My experience here so far has inspired me all the more to do what I promised to set out to do. Hartlepool is a wonderful place, yet it has some of the most deprived wards in the country. Life expectancy for women is the second lowest in the country, and unemployment is significantly higher than in any other town in the north-east. It is my job—my determination—to fight tooth and nail in this place against the constant attacks on our people and communities by the failed austerity agenda delivered by a Government who are disconnected and uncaring of our people and communities.

I want to champion and fight for mental health services—mental health is a growing issue emerging from austerity—and, as a former union official, for health workers, who themselves fall ill and often suffer a second-class service when it comes to their own treatment. I want also to champion and fight for the trade union movement and the co-operative movement. I am proud of my co-operative and union roots. I pay personal tribute to all my work colleagues and friends in Unison, particularly my secretary, Angela, and everyone at the Middlesbrough office, who are nothing short of family to me.
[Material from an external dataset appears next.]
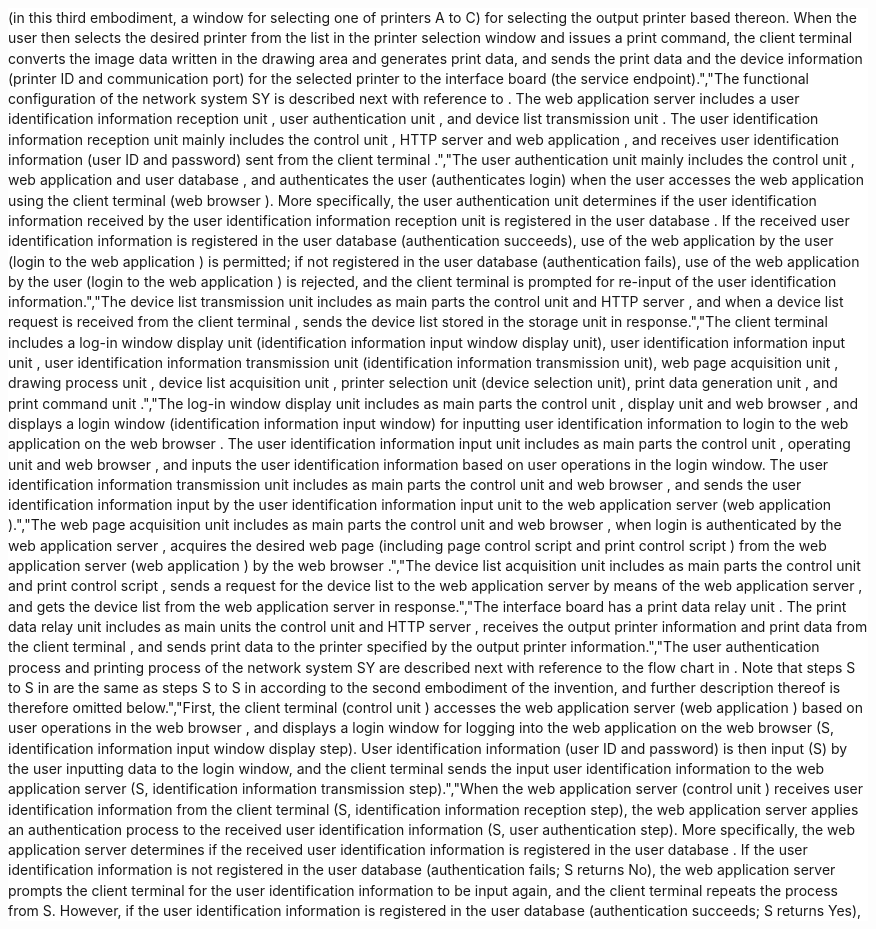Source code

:(in this third embodiment, a window for selecting one of printers A to C) for selecting the output printer  based thereon. When the user then selects the desired printer  from the list in the printer selection window and issues a print command, the client terminal  converts the image data written in the drawing area and generates print data, and sends the print data and the device information (printer ID and communication port) for the selected printer  to the interface board  (the service endpoint).","The functional configuration of the network system SY is described next with reference to . The web application server  includes a user identification information reception unit , user authentication unit , and device list transmission unit . The user identification information reception unit  mainly includes the control unit , HTTP server  and web application , and receives user identification information (user ID and password) sent from the client terminal .","The user authentication unit  mainly includes the control unit , web application  and user database , and authenticates the user (authenticates login) when the user accesses the web application  using the client terminal  (web browser ). More specifically, the user authentication unit  determines if the user identification information received by the user identification information reception unit  is registered in the user database . If the received user identification information is registered in the user database  (authentication succeeds), use of the web application  by the user (login to the web application ) is permitted; if not registered in the user database  (authentication fails), use of the web application  by the user (login to the web application ) is rejected, and the client terminal  is prompted for re-input of the user identification information.","The device list transmission unit  includes as main parts the control unit  and HTTP server , and when a device list  request is received from the client terminal , sends the device list  stored in the storage unit  in response.","The client terminal  includes a log-in window display unit  (identification information input window display unit), user identification information input unit , user identification information transmission unit  (identification information transmission unit), web page acquisition unit , drawing process unit , device list acquisition unit , printer selection unit  (device selection unit), print data generation unit , and print command unit .","The log-in window display unit  includes as main parts the control unit , display unit  and web browser , and displays a login window (identification information input window) for inputting user identification information to login to the web application  on the web browser . The user identification information input unit  includes as main parts the control unit , operating unit  and web browser , and inputs the user identification information based on user operations in the login window. The user identification information transmission unit  includes as main parts the control unit  and web browser , and sends the user identification information input by the user identification information input unit  to the web application server  (web application ).","The web page acquisition unit  includes as main parts the control unit  and web browser , when login is authenticated by the web application server , acquires the desired web page  (including page control script  and print control script ) from the web application server  (web application ) by the web browser .","The device list acquisition unit  includes as main parts the control unit  and print control script , sends a request for the device list  to the web application server  by means of the web application server , and gets the device list  from the web application server  in response.","The interface board  has a print data relay unit . The print data relay unit  includes as main units the control unit  and HTTP server , receives the output printer information and print data from the client terminal , and sends print data to the printer  specified by the output printer information.","The user authentication process and printing process of the network system SY are described next with reference to the flow chart in . Note that steps S to S in  are the same as steps S to S in  according to the second embodiment of the invention, and further description thereof is therefore omitted below.","First, the client terminal  (control unit ) accesses the web application server  (web application ) based on user operations in the web browser , and displays a login window for logging into the web application  on the web browser  (S, identification information input window display step). User identification information (user ID and password) is then input (S) by the user inputting data to the login window, and the client terminal  sends the input user identification information to the web application server  (S, identification information transmission step).","When the web application server  (control unit ) receives user identification information from the client terminal  (S, identification information reception step), the web application server  applies an authentication process to the received user identification information (S, user authentication step). More specifically, the web application server  determines if the received user identification information is registered in the user database . If the user identification information is not registered in the user database  (authentication fails; S returns No), the web application server  prompts the client terminal  for the user identification information to be input again, and the client terminal  repeats the process from S. However, if the user identification information is registered in the user database  (authentication succeeds; S returns Yes),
I also pay tribute to a true inspiration and giant of the trade union movement, Mr Rodney Bickerstaffe—my friend and the former general secretary of Unison. He is a brilliant man and working-class hero who is currently suffering from a terrible illness and is having an operation today; I wish him well.

I am unashamedly a trade unionist and my constituents know that. They also know that I am a tried and tested campaigner. I am privileged to have their support and to be able to do what I said I would do: fly the flag for Hartlepool, put the town on the map, and fight every inch of the way for the people who elected me.